Prisons not the economic engine communities think
A recent nationwide study conducted by
researchers at Washington State University found that rural communities, like Colorado’s
Prison Valley in Fremont County, have slower economic growth and lower wages
than communities that don’t pander to the easy money of prison funding.
The study looked at a nationwide sample of
prison communities over a 25 year period and was led by Gregory Hooks, chairman
of Washington State University’s department of sociology with Linda Lobao of
Ohio State University.
According
to Hooks, “We provide evidence that prison construction has actually impeded
economic growth in those rural communities that were already growing at a
slower pace.” He continues by saying, “There
is a visible pattern of earnings and employment growth…those counties without a
prison have the highest annual rate of growth – and those with a newly built
prison grew at the slowest pace.”
Why prisons depress
an economy
Research
from the University of Mississippi found that most prison jobs actually go to
people living in adjacent communities.
It is the adjacent communities that receive minimal economic boost from
their proximity to a prison town.

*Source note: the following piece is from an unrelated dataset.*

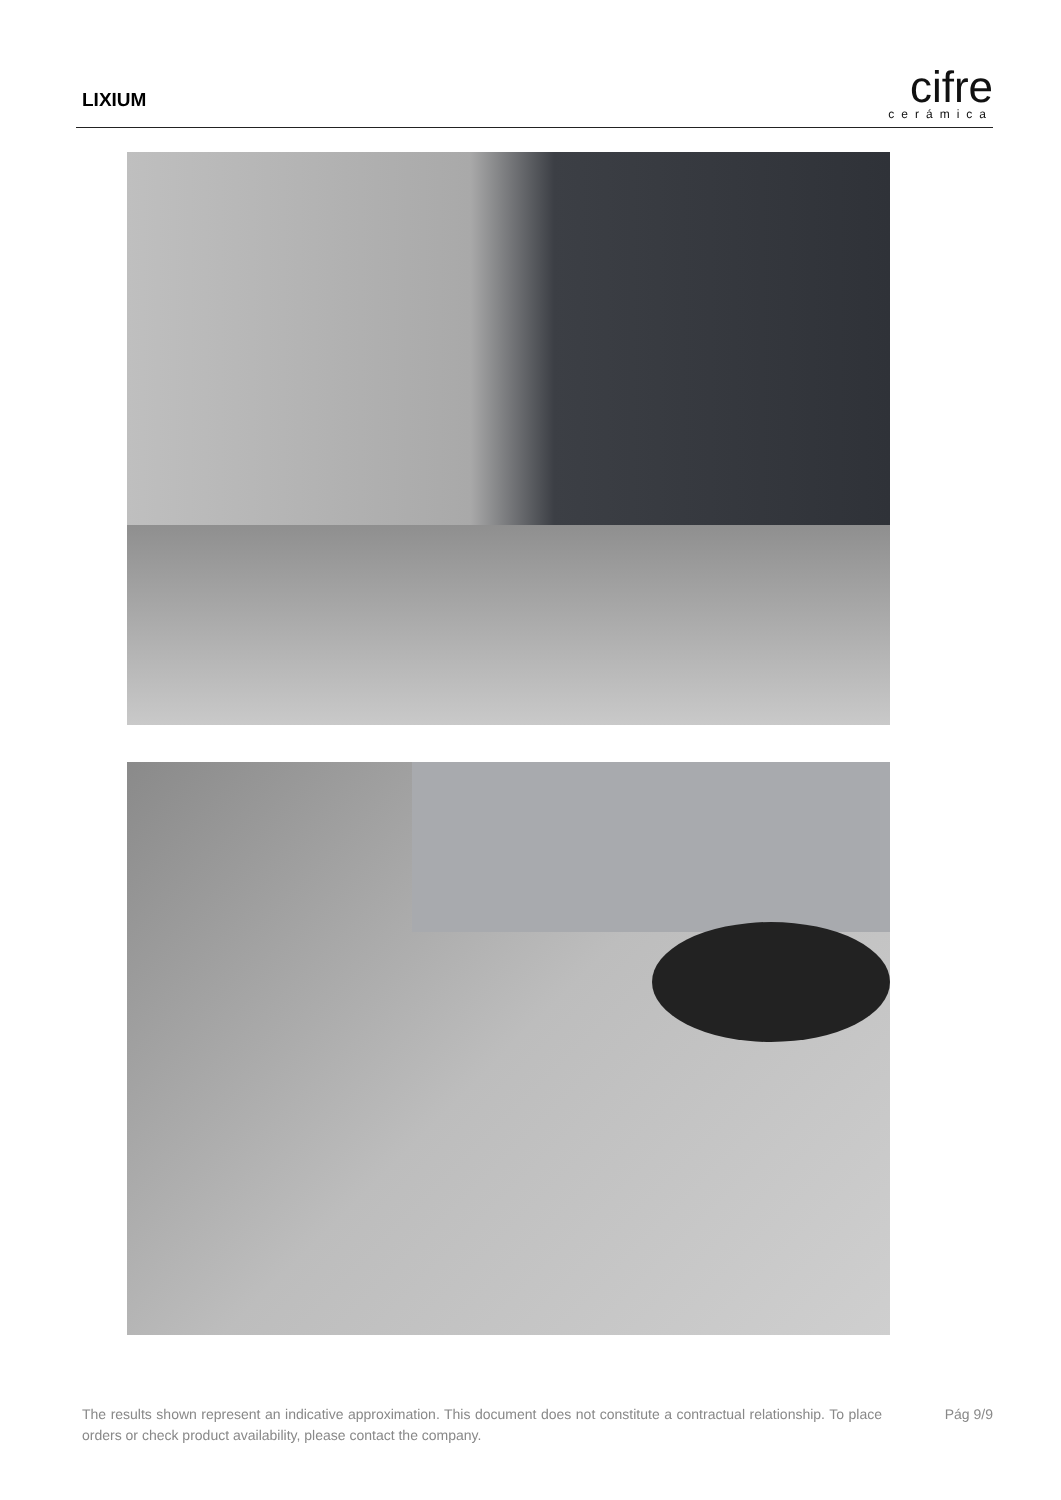LIXIUM
cifre
cerámica
The results shown represent an indicative approximation. This document does not constitute a contractual relationship. To place orders or check product availability, please contact the company.
Pág 9/9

While
the communities closer to the prison become known as “prison towns” and
discourage other forms of economic development.
The
report also shows how business that would normally employ local workers and develop
local industry, instead contract with prison industries to use cheap prison
labor and manufacture goods inside the walls of the prison instead of the
community. Fremont’s Correctional
Complex uses cheap inmate (slave labor) to weld everything from dumpsters to
prison cells for clients in and out of the state of Colorado. Fremont also has a fiberglass manufacturing
business that produces industrial size fish tanks for commercial
harvesting. Both these industries, if
done outside the prison walls, would provide economic growth and living wage
employment for citizens in the community.
Hooks
concludes, “Regardless of the ideology and political aims, claims that prison
construction accelerates local economic development fly in the face of mounting
evidence that state and local initiatives rarely impact local growth.”